El primero era solitario, errante por culpa; el segundo es colectivo, errante
por decreto.
Uno expiaba un pecado imaginario, el otro sufre un castigo real.
Y la
historia, cruelmente, se ha invertido: el pueblo antaño perseguido por su
dispersión se ha convertido en el agente de una nueva dispersión.
No por esencia, sino por repetición del mecanismo.
Esa es la tragedia central: la memoria de un exilio no impidió la creación de
otro.
Sin
embargo, en esa simetría herida hay una posibilidad.

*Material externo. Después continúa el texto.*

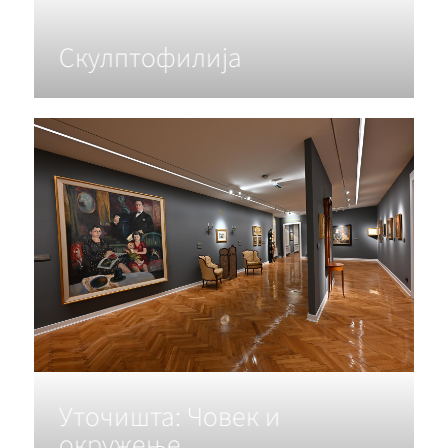
Скулптофилија
Уточишта: Човек и
окружење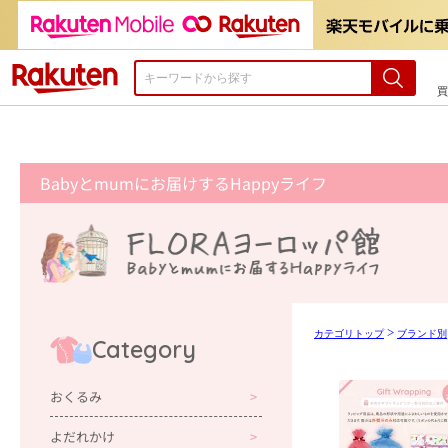
楽天市場
買
>
カテゴリトップ
ブランド別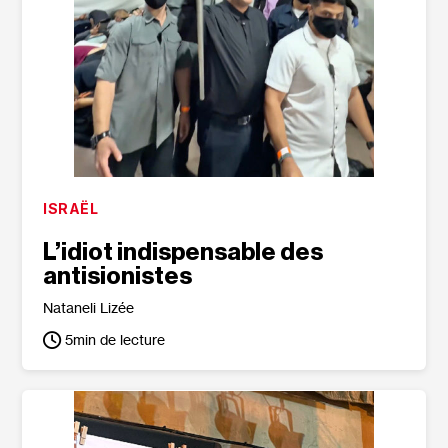
ISRAËL
L’idiot indispensable des
antisionistes
Nataneli Lizée
5
min de lecture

El palestino exiliado, como el judío de antaño, lleva la conciencia del mundo:
la del ser humano sin refugio que obliga a cada sociedad a interrogar su propia
humanidad.
La conciencia como territorio
Donde
circula la palabra palestina —en universidades chilenas, colectivos africanos,
manifestaciones europeas o campus estadounidenses— se redibuja el mapa moral
del mundo. La diáspora no es solo un exilio: es una forma de presencia
universal, un recordatorio constante de que no se puede borrar a un pueblo
sin borrar una parte de uno mismo. Palestina ya no es un lugar disputado, sino
un principio de verdad: el que distingue a la civilización de su
parodia.
Conclusión: el pueblo sin mapa
Dos
años después del inicio del genocidio, Palestina ya no existe en los mapas,
pero persiste en la conciencia del mundo. Encarnando la parte irreductible de
lo humano que ni las bombas ni el hambre pueden abolir, el reconocimiento del Pueblo
palestino en el mismo rango que el Pueblo judío no compara
sufrimientos: restaura la simetría de los derechos. Mientras uno sea intocable
y el otro borrable, la civilización permanecerá suspendida.
El
mapa político se ha disuelto; el mapa moral se ilumina. Y en ese mapa, en el
centro del vacío, un nombre permanece: Palestina, el pueblo sin mapa.
Nota aclaratoria
Este texto se basa en el informe de la Comisión
Internacional Independiente de Investigación del Consejo de Derechos Humanos de las Naciones Unidas,
Legal analysis of the conduct of Israel in Gaza (A/HRC/60/CRP.3, 16 de
septiembre de 2025, PDF, inglés, 1 MB), que concluye que Israel comete actos
constitutivos de genocidio en Gaza, según la Convención de 1948.
El artículo pertenece al ámbito del ensayo político: busca la coherencia moral
y simbólica, más que la exhaustividad documental.